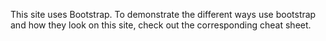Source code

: This site uses Bootstrap. To demonstrate the different ways use bootstrap and how they look on this site, check out the corresponding cheat sheet.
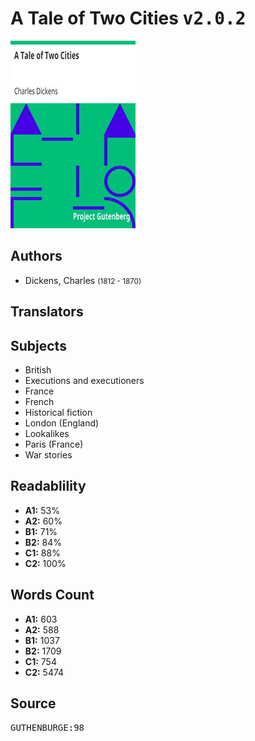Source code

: # A Tale of Two Cities <kbd>v2.0.2</kbd>

![](./cover.medium.jpg "")

## Authors


 - Dickens, Charles <small>(1812 - 1870)</small>

## Translators



## Subjects


 - British
 - Executions and executioners
 - France
 - French
 - Historical fiction
 - London (England)
 - Lookalikes
 - Paris (France)
 - War stories

## Readablility


 - **A1:** 53%
 - **A2:** 60%
 - **B1:** 71%
 - **B2:** 84%
 - **C1:** 88%
 - **C2:** 100%

## Words Count


 - **A1:** 603
 - **A2:** 588
 - **B1:** 1037
 - **B2:** 1709
 - **C1:** 754
 - **C2:** 5474

## Source


<kbd>GUTHENBURGE:98</kbd>
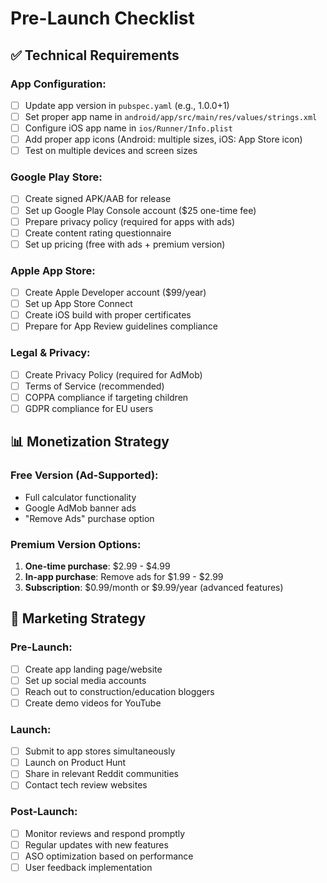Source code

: # Pre-Launch Checklist

## ✅ Technical Requirements

### App Configuration:
- [ ] Update app version in `pubspec.yaml` (e.g., 1.0.0+1)
- [ ] Set proper app name in `android/app/src/main/res/values/strings.xml`
- [ ] Configure iOS app name in `ios/Runner/Info.plist`
- [ ] Add proper app icons (Android: multiple sizes, iOS: App Store icon)
- [ ] Test on multiple devices and screen sizes

### Google Play Store:
- [ ] Create signed APK/AAB for release
- [ ] Set up Google Play Console account ($25 one-time fee)
- [ ] Prepare privacy policy (required for apps with ads)
- [ ] Create content rating questionnaire
- [ ] Set up pricing (free with ads + premium version)

### Apple App Store:
- [ ] Create Apple Developer account ($99/year)
- [ ] Set up App Store Connect
- [ ] Create iOS build with proper certificates
- [ ] Prepare for App Review guidelines compliance

### Legal & Privacy:
- [ ] Create Privacy Policy (required for AdMob)
- [ ] Terms of Service (recommended)
- [ ] COPPA compliance if targeting children
- [ ] GDPR compliance for EU users

## 📊 Monetization Strategy

### Free Version (Ad-Supported):
- Full calculator functionality
- Google AdMob banner ads
- "Remove Ads" purchase option

### Premium Version Options:
1. **One-time purchase**: $2.99 - $4.99
2. **In-app purchase**: Remove ads for $1.99 - $2.99
3. **Subscription**: $0.99/month or $9.99/year (advanced features)

## 🎯 Marketing Strategy

### Pre-Launch:
- [ ] Create app landing page/website
- [ ] Set up social media accounts
- [ ] Reach out to construction/education bloggers
- [ ] Create demo videos for YouTube

### Launch:
- [ ] Submit to app stores simultaneously
- [ ] Launch on Product Hunt
- [ ] Share in relevant Reddit communities
- [ ] Contact tech review websites

### Post-Launch:
- [ ] Monitor reviews and respond promptly
- [ ] Regular updates with new features
- [ ] ASO optimization based on performance
- [ ] User feedback implementation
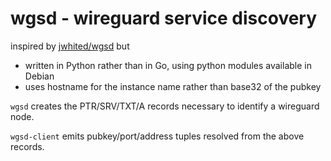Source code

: # wgsd - wireguard service discovery

inspired by [jwhited/wgsd](https://github.com/jwhited/wgsd) but

- written in Python rather than in Go, using python modules available in Debian
- uses hostname for the instance name rather than base32 of the pubkey

`wgsd` creates the PTR/SRV/TXT/A records necessary to identify a wireguard node.

`wgsd-client` emits pubkey/port/address tuples resolved from the above records.
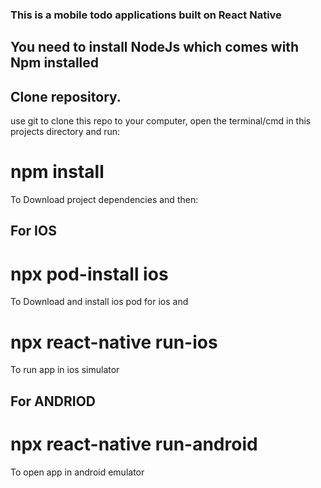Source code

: ### This is a mobile todo applications built on React Native

## You need to install NodeJs which comes with Npm installed

## Clone repository.

use git to clone this repo to your computer, open the terminal/cmd in this projects directory and run:

# npm install

To Download project dependencies and then:

## For IOS

# npx pod-install ios

To Download and install ios pod for ios and

# npx react-native run-ios

To run app in ios simulator

## For ANDRIOD

# npx react-native run-android

To open app in android emulator

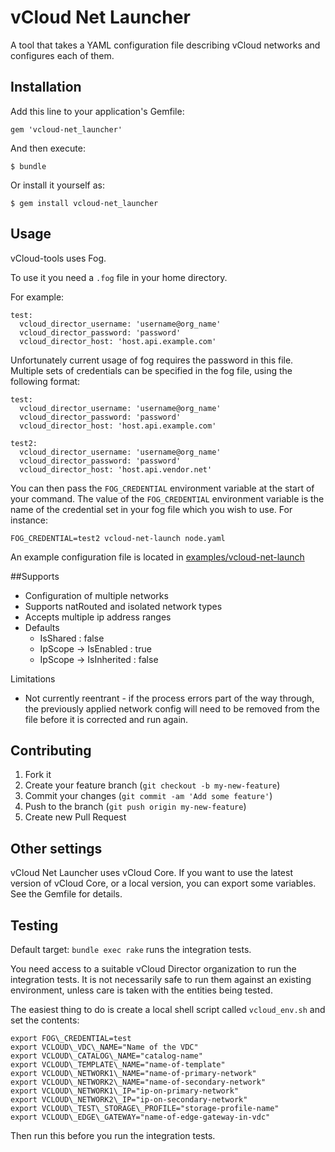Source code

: vCloud Net Launcher
===================

A tool that takes a YAML configuration file describing vCloud networks and configures each of them.

## Installation

Add this line to your application's Gemfile:

    gem 'vcloud-net_launcher'

And then execute:

    $ bundle

Or install it yourself as:

    $ gem install vcloud-net_launcher

## Usage

vCloud-tools uses Fog.

To use it you need a `.fog` file in your home directory.

For example:

    test:
      vcloud_director_username: 'username@org_name'
      vcloud_director_password: 'password'
      vcloud_director_host: 'host.api.example.com'

Unfortunately current usage of fog requires the password in this file. Multiple sets of credentials can be specified in the fog file, using the following format:

    test:
      vcloud_director_username: 'username@org_name'
      vcloud_director_password: 'password'
      vcloud_director_host: 'host.api.example.com'

    test2:
      vcloud_director_username: 'username@org_name'
      vcloud_director_password: 'password'
      vcloud_director_host: 'host.api.vendor.net'

You can then pass the `FOG_CREDENTIAL` environment variable at the start of your command. The value of the `FOG_CREDENTIAL` environment variable is the name of the credential set in your fog file which you wish to use.  For instance:

    FOG_CREDENTIAL=test2 vcloud-net-launch node.yaml

An example configuration file is located in [examples/vcloud-net-launch][example_yaml]


##Supports

* Configuration of multiple networks
* Supports natRouted and isolated network types
* Accepts multiple ip address ranges
* Defaults
  * IsShared : false
  * IpScope -> IsEnabled : true
  * IpScope -> IsInherited : false

Limitations

* Not currently reentrant - if the process errors part of the way through, the previously applied network config
will need to be removed from the file before it is corrected and run again.

## Contributing

1. Fork it
2. Create your feature branch (`git checkout -b my-new-feature`)
3. Commit your changes (`git commit -am 'Add some feature'`)
4. Push to the branch (`git push origin my-new-feature`)
5. Create new Pull Request

## Other settings

vCloud Net Launcher uses vCloud Core. If you want to use the latest version of vCloud Core, or a local version, you can export some variables. See the Gemfile for details.

## Testing

Default target: `bundle exec rake` runs the integration tests.

You need access to a suitable vCloud Director organization to run the
integration tests. It is not necessarily safe to run them against an existing
environment, unless care is taken with the entities being tested.

The easiest thing to do is create a local shell script called
`vcloud_env.sh` and set the contents:

    export FOG\_CREDENTIAL=test
    export VCLOUD\_VDC\_NAME="Name of the VDC"
    export VCLOUD\_CATALOG\_NAME="catalog-name"
    export VCLOUD\_TEMPLATE\_NAME="name-of-template"
    export VCLOUD\_NETWORK1\_NAME="name-of-primary-network"
    export VCLOUD\_NETWORK2\_NAME="name-of-secondary-network"
    export VCLOUD\_NETWORK1\_IP="ip-on-primary-network"
    export VCLOUD\_NETWORK2\_IP="ip-on-secondary-network"
    export VCLOUD\_TEST\_STORAGE\_PROFILE="storage-profile-name"
    export VCLOUD\_EDGE\_GATEWAY="name-of-edge-gateway-in-vdc"

Then run this before you run the integration tests.

[example_yaml]: ../examples/vcloud-net-launch/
◇ ◇ ◇ ◇ ◇
### INSTRUCTIONS FOR THE TASK
What lines of the listing contain the word "wireguard"? Copy them all.

### SOLUTION TO THE PROBLEM
: # wgsd - wireguard service discovery
`wgsd` creates the PTR/SRV/TXT/A records necessary to identify a wireguard node.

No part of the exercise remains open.